The proposed SRFFT strategy lessens the dynamic power utilization to the detriment of more equipment assets. We additionally show two tending to plans for both the insignificant and nontrivial twiddle elements. Since SRFFT has the base number of augmentations contrasted and different sorts of FFT, the outcomes could be more ideal in the feeling of skimming point operations.

#### REFERENCES

- [1] Harpreet Singh Dhillon and AbhijitMitra. 2008. A Reduced-bit Multiplication Algorithm for Digital Arithmetic. International Journal of Computational and Mathematical Sciences, February. pp. 64-69.
- [2] Sumit Vaidya and Depak Dandekar. 2010. Delaypower performance comparison of multipliers in VLSI circuit design. International Journal of Computer Networks & Communications (IJCNC). 2(4).
- [3] Pramod Kumar Mehe, Basant Kumar Mohanty, Sujit Kumar Patel, Soumya Ganguly and Thambipillai Srikanthan. 2015. Efficient VLSI Architecture for Decimation-in-Time Fast Fourier Transform of Real-Valued Data. IEEE Transactions on Circuits and Systems-I: Regular Papers. 62(12).
- [4] M. Ayinala, Y. Lao, and K. K. Parhi. 2013. An inplace FFT architecture for real-valued signals. IEEE Trans. Circuits Syst. II, Exp. Briefs. 60(10): 652-656.
- [5] M. Micheal Priyanka and T. Ravi. 2015. Survey on role of Memristor in electronics. Proceedings of International Conference on Control Instrumentation Communication and Computational Technologies, ICCICCT. pp. 738-744.
- [6] J. Chen, J. Hu, S. Lee and G. E. Sobelman. 2015. Hardware efficient mixedradix-25/16/9 FFT for LTE

- systems. IEEE Trans. Very Large Scale Integr. (VLSI) Syst. 23(2): 221-229.
- [7] L. G. Johnson. 1992. Conflict free memory addressing for dedicated FFT hardware. IEEE Trans. Circuits Syst. II, Analog Digit. Signal Process. 39(5): 312-316.

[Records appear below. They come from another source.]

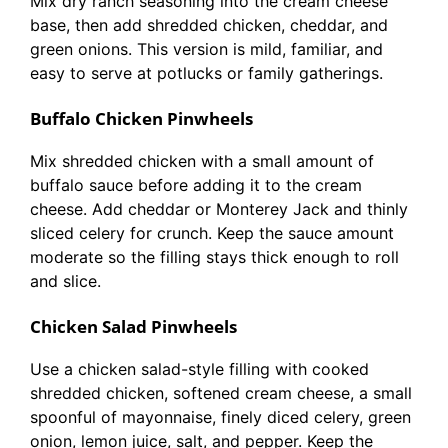
Mix dry ranch seasoning into the cream cheese
base, then add shredded chicken, cheddar, and
green onions. This version is mild, familiar, and
easy to serve at potlucks or family gatherings.
Buffalo Chicken Pinwheels
Mix shredded chicken with a small amount of
buffalo sauce before adding it to the cream
cheese. Add cheddar or Monterey Jack and thinly
sliced celery for crunch. Keep the sauce amount
moderate so the filling stays thick enough to roll
and slice.
Chicken Salad Pinwheels
Use a chicken salad-style filling with cooked
shredded chicken, softened cream cheese, a small
spoonful of mayonnaise, finely diced celery, green
onion, lemon juice, salt, and pepper. Keep the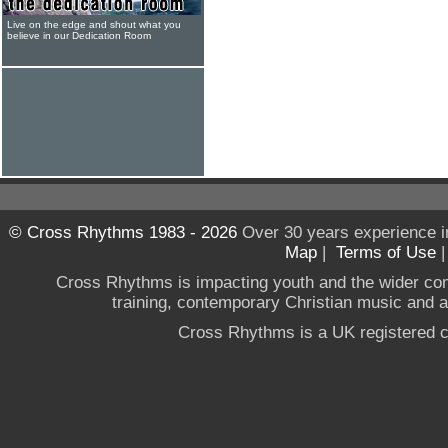
Live on the edge and shout what you
believe in our Dedication Room
© Cross Rhythms 1983 - 2026
Over 30 years experience i
Map
|
Terms of Use
Cross Rhythms is impacting youth and the wider co
training, contemporary Christian music and a g
Cross Rhythms is a UK registered c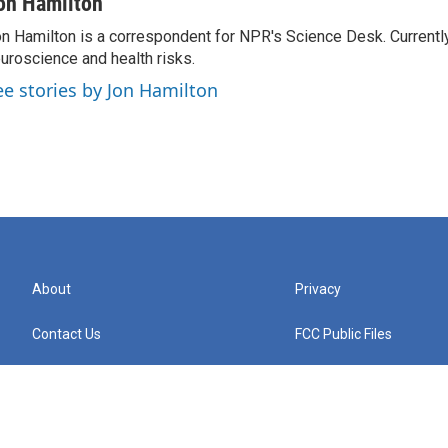
on Hamilton
n Hamilton is a correspondent for NPR's Science Desk. Currentl
uroscience and health risks.
ee stories by Jon Hamilton
About
Privacy
Contact Us
FCC Public Files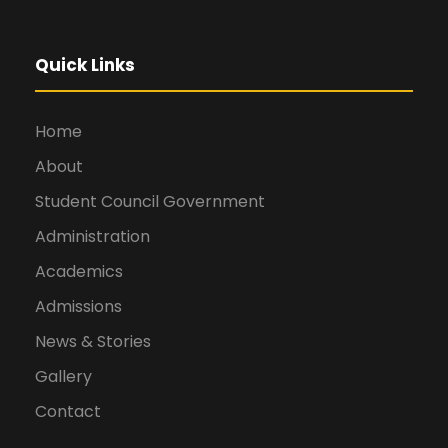
Quick Links
Home
About
Student Council Government
Administration
Academics
Admissions
News & Stories
Gallery
Contact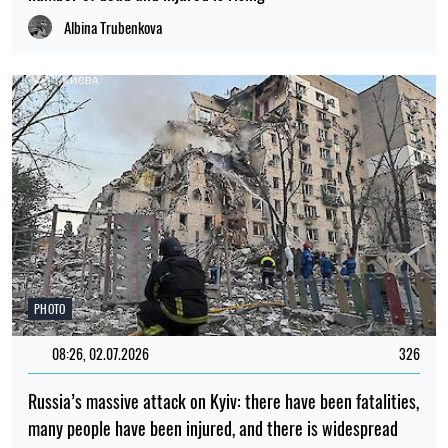
Albina Trubenkova
PHOTO
08:26, 02.07.2026
326
Russia’s massive attack on Kyiv: there have been fatalities,
many people have been injured, and there is widespread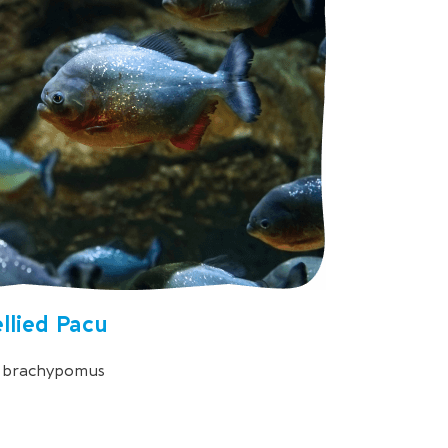
llied Pacu
s brachypomus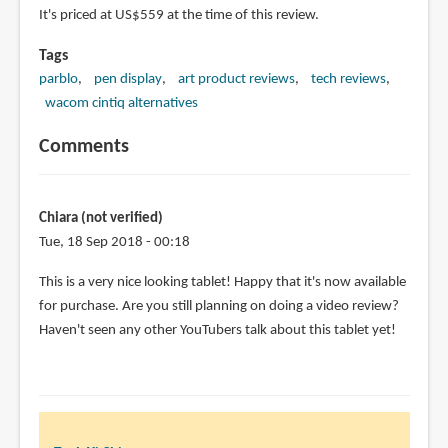
It's priced at US$559 at the time of this review.
Tags
parblo
pen display
art product reviews
tech reviews
wacom cintiq alternatives
Comments
Chiara (not verified)
Tue, 18 Sep 2018 - 00:18
This is a very nice looking tablet! Happy that it's now available
for purchase. Are you still planning on doing a video review?
Haven't seen any other YouTubers talk about this tablet yet!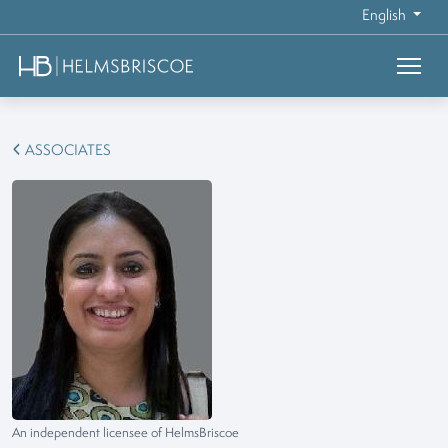
English
ASSOCIATES
An independent licensee of HelmsBriscoe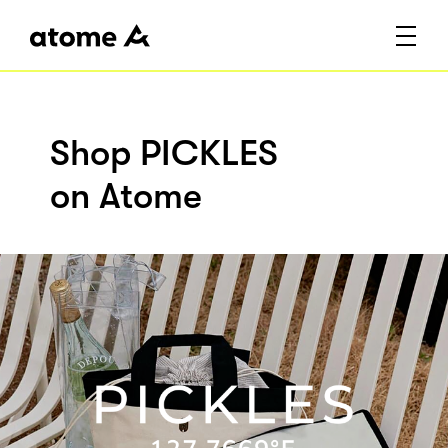
Shop PICKLES
on Atome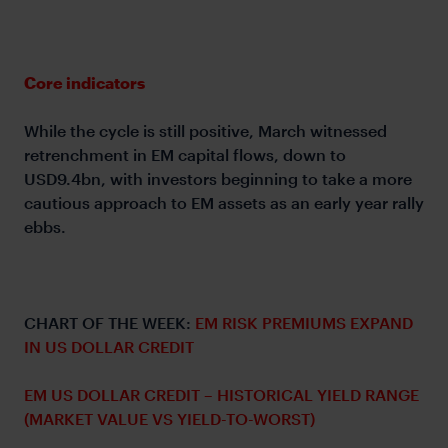
Core indicators
While the cycle is still positive, March witnessed
retrenchment in EM capital flows, down to
USD9.4bn, with investors beginning to take a more
cautious approach to EM assets as an early year rally
ebbs.
CHART OF THE WEEK:
EM RISK PREMIUMS EXPAND
IN US DOLLAR CREDIT
EM US DOLLAR CREDIT – HISTORICAL YIELD RANGE
(MARKET VALUE VS YIELD-TO-WORST)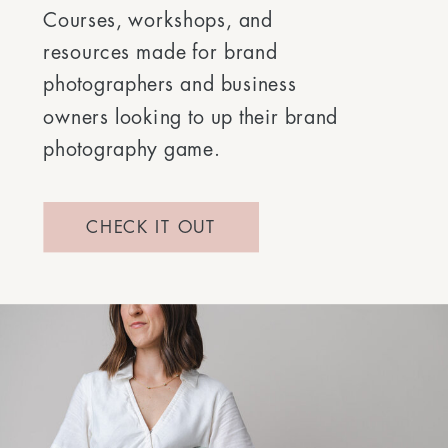
Courses, workshops, and
resources made for brand
photographers and business
owners looking to up their brand
photography game.
CHECK IT OUT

- [8] D. Cohen. 1976. Simplified control of FFT hardware. IEEE Trans. Acoust., Speech, Signal Process. 24(6): 577-579.
- [9] X. Xiao, E. Oruklu and J. Saniie. 2008. An efficient FFT engine with reduced addressing logic. IEEE Trans. Circuits Syst. II, Exp. Briefs. 55(11): 1149-1153.

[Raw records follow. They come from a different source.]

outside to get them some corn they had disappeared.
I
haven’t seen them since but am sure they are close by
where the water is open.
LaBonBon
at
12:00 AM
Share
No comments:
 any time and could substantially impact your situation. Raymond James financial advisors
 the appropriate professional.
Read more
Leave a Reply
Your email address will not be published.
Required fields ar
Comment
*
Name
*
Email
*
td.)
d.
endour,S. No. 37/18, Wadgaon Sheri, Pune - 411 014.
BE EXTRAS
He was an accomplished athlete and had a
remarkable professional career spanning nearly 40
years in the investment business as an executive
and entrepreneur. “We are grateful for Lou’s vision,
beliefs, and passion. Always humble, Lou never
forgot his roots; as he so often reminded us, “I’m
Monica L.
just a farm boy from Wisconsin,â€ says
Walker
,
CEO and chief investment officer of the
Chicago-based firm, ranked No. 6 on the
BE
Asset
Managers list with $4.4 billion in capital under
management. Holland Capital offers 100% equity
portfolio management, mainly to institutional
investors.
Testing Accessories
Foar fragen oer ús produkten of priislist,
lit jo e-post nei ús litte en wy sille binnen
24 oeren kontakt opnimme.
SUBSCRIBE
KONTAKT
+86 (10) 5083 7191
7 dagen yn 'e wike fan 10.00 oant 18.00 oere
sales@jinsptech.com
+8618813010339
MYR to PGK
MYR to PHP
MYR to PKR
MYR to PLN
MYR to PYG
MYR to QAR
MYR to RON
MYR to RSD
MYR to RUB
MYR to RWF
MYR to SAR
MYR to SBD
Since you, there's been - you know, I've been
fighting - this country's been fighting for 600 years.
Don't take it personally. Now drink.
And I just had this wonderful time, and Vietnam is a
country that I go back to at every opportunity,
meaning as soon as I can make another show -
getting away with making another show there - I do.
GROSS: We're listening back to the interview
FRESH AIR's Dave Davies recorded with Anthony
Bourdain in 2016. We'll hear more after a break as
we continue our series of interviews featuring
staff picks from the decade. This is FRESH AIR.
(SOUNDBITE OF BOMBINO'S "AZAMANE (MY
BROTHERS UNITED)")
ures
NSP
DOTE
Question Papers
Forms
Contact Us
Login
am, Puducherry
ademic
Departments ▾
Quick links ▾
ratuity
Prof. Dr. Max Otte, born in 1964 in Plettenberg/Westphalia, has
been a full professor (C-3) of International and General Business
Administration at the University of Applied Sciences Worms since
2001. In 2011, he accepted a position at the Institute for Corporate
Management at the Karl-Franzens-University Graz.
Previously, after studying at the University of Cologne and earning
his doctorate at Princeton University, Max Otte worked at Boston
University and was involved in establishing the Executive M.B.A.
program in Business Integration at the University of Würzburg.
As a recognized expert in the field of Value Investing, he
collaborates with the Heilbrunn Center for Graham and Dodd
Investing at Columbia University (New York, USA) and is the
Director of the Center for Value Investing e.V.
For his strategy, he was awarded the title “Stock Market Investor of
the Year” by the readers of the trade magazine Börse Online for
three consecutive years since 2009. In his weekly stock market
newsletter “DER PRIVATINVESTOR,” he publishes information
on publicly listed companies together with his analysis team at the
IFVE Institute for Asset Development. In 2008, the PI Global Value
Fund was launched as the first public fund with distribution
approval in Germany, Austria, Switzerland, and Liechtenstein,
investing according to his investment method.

- [10] M. Manoranjani and T. Ravi. 2015. Multithreshold CMOS sleep stack and logic stack technique for digital circuit design. ARPN Journal of Engineering and Applied Sciences. 10(10): 4550-4556.
- [11] Ravi. T. 2016. 10-Nanometer carbon nano tube field effect transistor based high celerity transposed polyphase decimation filter. Materials Today: Proceedings. 3(6): 1799-1807.
- [12] H. V. Sorensen, M. T. Heideman, and C. S. Burrus. 1986. On computing the split-radix FFT. IEEE Trans. Acoust., Speech Signal Process. 34(1): 152-156.
- [13] J. Kwong and M. Goel. 2012. A high performance split-radix FFT with constant geometry architecture. in Proc. Design, Autom. Test Eur. Conf. Exhibit. (DATE), Dresden, Germany. pp. 1537-1542.
- [14] W.-C. Yeh and C.-W. Jen. 2003. High-speed and low-power split-radix FFT. IEEE Trans. Signal Process. 51(3): 864-874.